# Page-level text extractions
──────
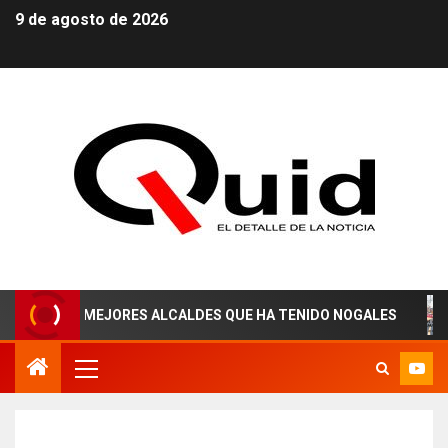
9 de agosto de 2026
LOS MEJORES ALCALDES QUE HA TENIDO NOGALES
¡AGU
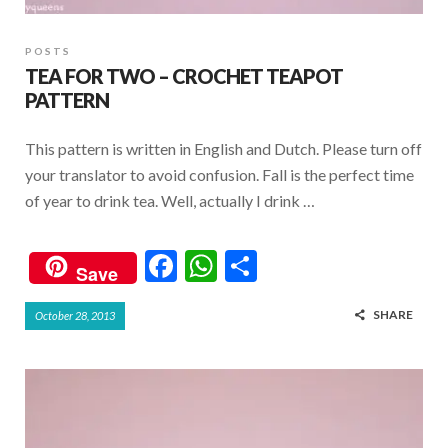
POSTS
TEA FOR TWO – CROCHET TEAPOT
PATTERN
This pattern is written in English and Dutch. Please turn off
your translator to avoid confusion. Fall is the perfect time
of year to drink tea. Well, actually I drink …
F
W
S
Save
ac
h
h
SHARE
October 28, 2013
e
at
ar
b
s
e
o
A
o
p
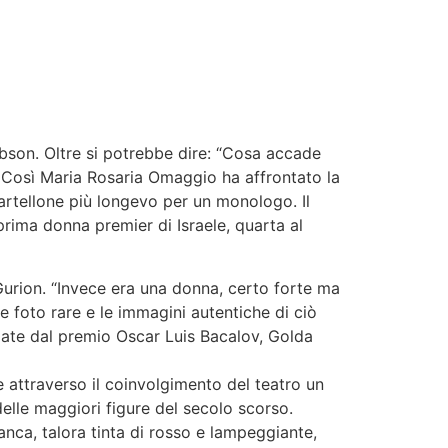
bson. Oltre si potrebbe dire: “Cosa accade
” Così Maria Rosaria Omaggio ha affrontato la
cartellone più longevo per un monologo. Il
prima donna premier di Israele, quarta al
 Gurion. “Invece era una donna, certo forte ma
le foto rare e le immagini autentiche di ciò
mate dal premio Oscar Luis Bacalov, Golda
e attraverso il coinvolgimento del teatro un
delle maggiori figure del secolo scorso.
anca, talora tinta di rosso e lampeggiante,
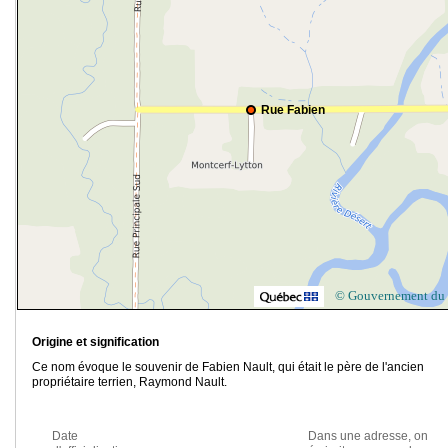
Rue Fabien
© Gouvernement du
Origine et signification
Ce nom évoque le souvenir de Fabien Nault, qui était le père de l'ancien
propriétaire terrien, Raymond Nault.
Date
Dans une adresse, on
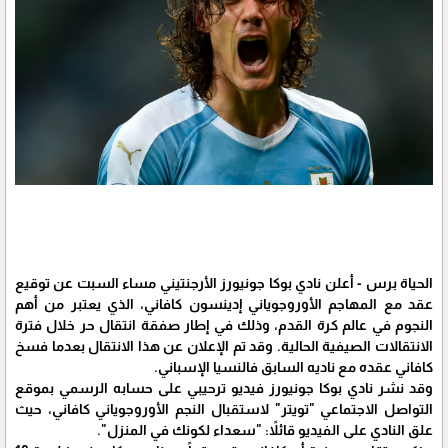
الحياة برس - أعلن نادي بوكا جونيورز الأرجنتيني مساء السبت عن توقيع
عقد مع المهاجم الأوروجوياني إدينسون كافاني، الذي يعتبر من أهم
النجوم في عالم كرة القدم، وذلك في إطار صفقة انتقال حر خلال فترة
الانتقالات الصيفية الحالية. وقد تم الإعلان عن هذا الانتقال بعدما فسخ
كافاني عقده مع ناديه السابق فالنسيا الإسباني.
وقد نشر نادي بوكا جونيورز فيديو ترحيبي على حسابه الرسمي بموقع
التواصل الاجتماعي "تويتر" لاستقبال النجم الأوروجوياني كافاني، حيث
علق النادي على الفيديو قائلاً: "سعداء لكونك في المنزل".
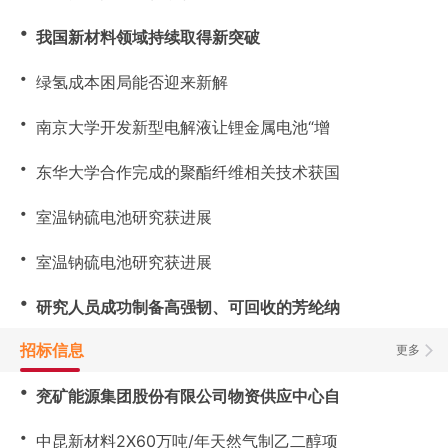
・
我国新材料领域持续取得新突破
・
绿氢成本困局能否迎来新解
・
南京大学开发新型电解液让锂金属电池“增
・
东华大学合作完成的聚酯纤维相关技术获国
・
室温钠硫电池研究获进展
・
室温钠硫电池研究获进展
・
研究人员成功制备高强韧、可回收的芳纶纳
招标信息
更多
・
兖矿能源集团股份有限公司物资供应中心自
・
中昆新材料2X60万吨/年天然气制乙二醇项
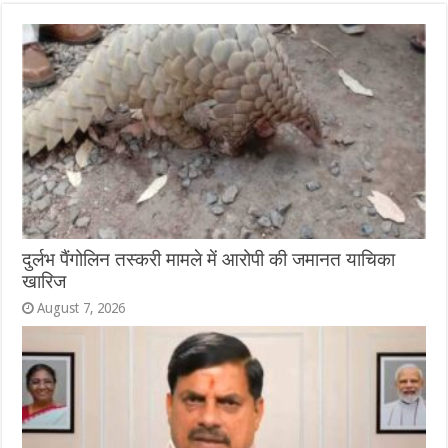
दुर्लभ पैंगोलिन तस्करी मामले में आरोपी की जमानत याचिका
खारिज
August 7, 2026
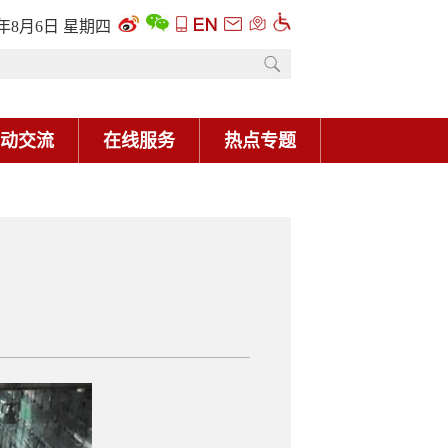
6年8月6日 星期四
动交流
在线服务
热点专题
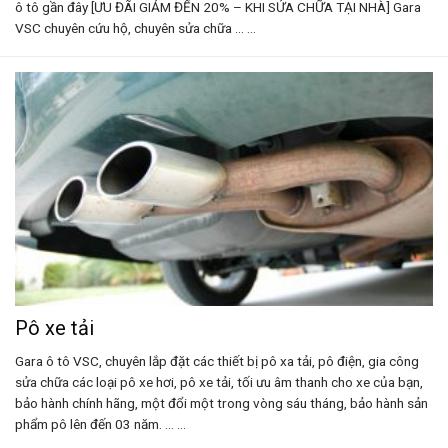
ô tô gần đây [ƯU ĐÃI GIẢM ĐẾN 20% – KHI SỬA CHỮA TẠI NHÀ] Gara
VSC chuyên cứu hộ, chuyên sửa chữa ... ...
Pô xe tải
Gara ô tô VSC, chuyên lắp đặt các thiết bị pô xa tải, pô điện, gia công
sửa chữa các loại pô xe hơi, pô xe tải, tối ưu âm thanh cho xe của bạn,
bảo hành chính hãng, một đổi một trong vòng sáu tháng, bảo hành sản
phẩm pô lên đến 03 năm. ... ...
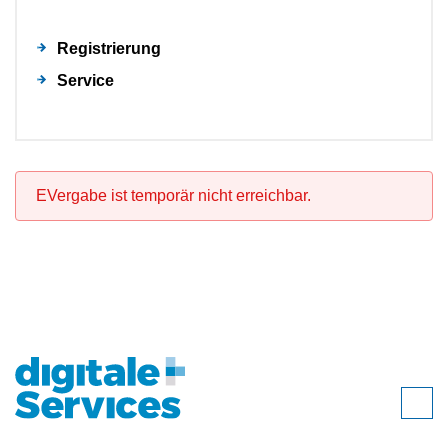
Registrierung
Service
EVergabe ist temporär nicht erreichbar.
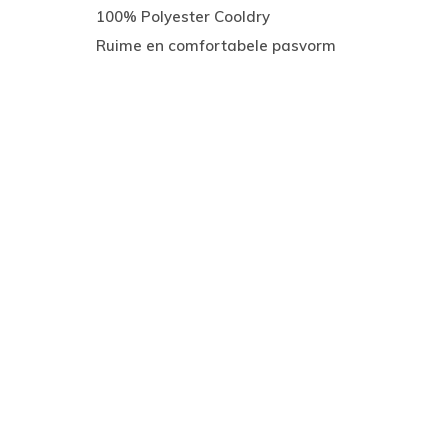
100% Polyester Cooldry
Ruime en comfortabele pasvorm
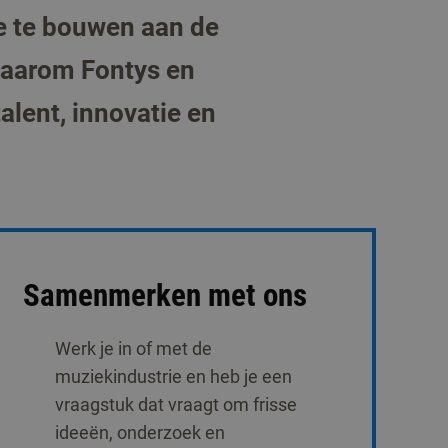
ee te bouwen aan de
 daarom Fontys en
lent, innovatie en
Samenmerken met ons
Werk je in of met de
muziekindustrie en heb je een
vraagstuk dat vraagt om frisse
ideeën, onderzoek en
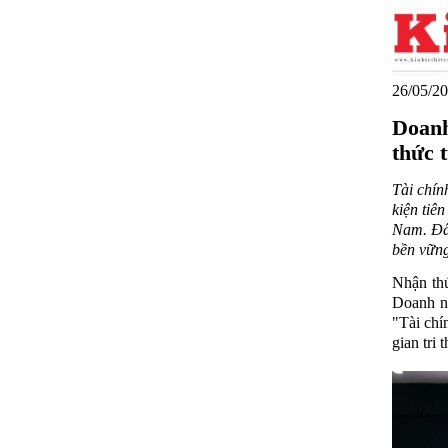
26/05/20
Doanh
thức 
Tài chín
kiện tiê
Nam. Đây
bền vững
Nhận thứ
Doanh ng
"Tài chí
gian tri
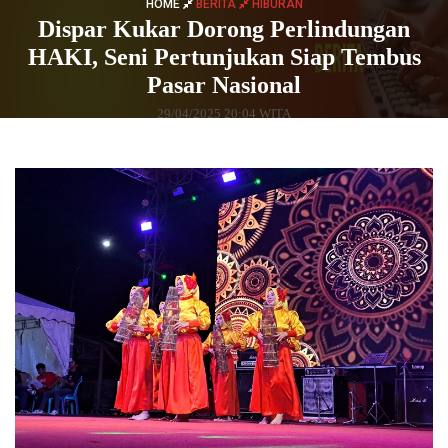
HOME
BERITA
HIBURAN
Dispar Kukar Dorong Perlindungan
HAKI, Seni Pertunjukan Siap Tembus
Pasar Nasional
29/04/2025 20:04 WITA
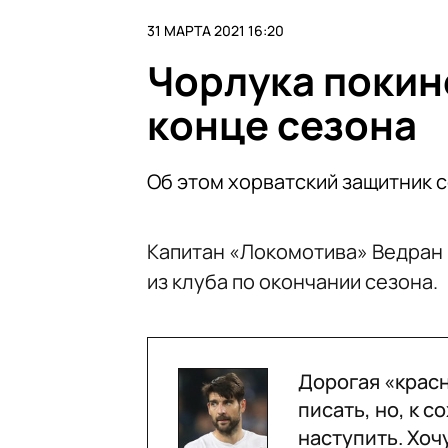
31 МАРТА 2021 16:20
Чорлука покин
конце сезона
Об этом хорватский защитник 
Капитан «Локомотива» Ведран 
из клуба по окончании сезона.
Дорогая «красн
писать, но, к 
наступить. Хоч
──────
# WHAT YOU ARE ASKED TO DO
Pictures are to be left out, and the lines from the beginning of the records through the line with "Dans une adresse, on" are to be printed exactly, with nothing added.

# EXERCISE OUTPUT
9 de agosto de 2026
LOS MEJORES ALCALDES QUE HA TENIDO NOGALES
¡AGU
POSTS
TEA FOR TWO – CROCHET TEAPOT
PATTERN
This pattern is written in English and Dutch. Please turn off
your translator to avoid confusion. Fall is the perfect time
of year to drink tea. Well, actually I drink …
F
W
S
Save
ac
h
h
SHARE
October 28, 2013
e
at
ar
b
s
e
o
A
o
p
bson. Oltre si potrebbe dire: “Cosa accade
” Così Maria Rosaria Omaggio ha affrontato la
cartellone più longevo per un monologo. Il
prima donna premier di Israele, quarta al
 Gurion. “Invece era una donna, certo forte ma
le foto rare e le immagini autentiche di ciò
mate dal premio Oscar Luis Bacalov, Golda
e attraverso il coinvolgimento del teatro un
delle maggiori figure del secolo scorso.
anca, talora tinta di rosso e lampeggiante,
Rue Fabien
© Gouvernement du
Origine et signification
Ce nom évoque le souvenir de Fabien Nault, qui était le père de l'ancien
propriétaire terrien, Raymond Nault.
Date
Dans une adresse, on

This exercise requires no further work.